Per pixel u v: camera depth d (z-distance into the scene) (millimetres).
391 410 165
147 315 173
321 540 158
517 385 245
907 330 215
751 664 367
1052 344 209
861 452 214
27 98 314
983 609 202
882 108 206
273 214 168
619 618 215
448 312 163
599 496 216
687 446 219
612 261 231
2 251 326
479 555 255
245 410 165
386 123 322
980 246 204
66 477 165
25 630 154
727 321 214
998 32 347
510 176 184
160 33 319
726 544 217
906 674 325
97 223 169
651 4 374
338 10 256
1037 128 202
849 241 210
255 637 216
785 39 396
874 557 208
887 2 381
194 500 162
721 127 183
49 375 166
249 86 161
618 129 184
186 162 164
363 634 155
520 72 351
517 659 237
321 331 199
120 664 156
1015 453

→ **WORK REQUIRED**
Copy out exactly the lines from the one containing "727 321 214" through the last line above, keeping both end lines.

→ **TASK ANSWER**
727 321 214
998 32 347
510 176 184
160 33 319
726 544 217
906 674 325
97 223 169
651 4 374
338 10 256
1037 128 202
849 241 210
255 637 216
785 39 396
874 557 208
887 2 381
194 500 162
721 127 183
49 375 166
249 86 161
618 129 184
186 162 164
363 634 155
520 72 351
517 659 237
321 331 199
120 664 156
1015 453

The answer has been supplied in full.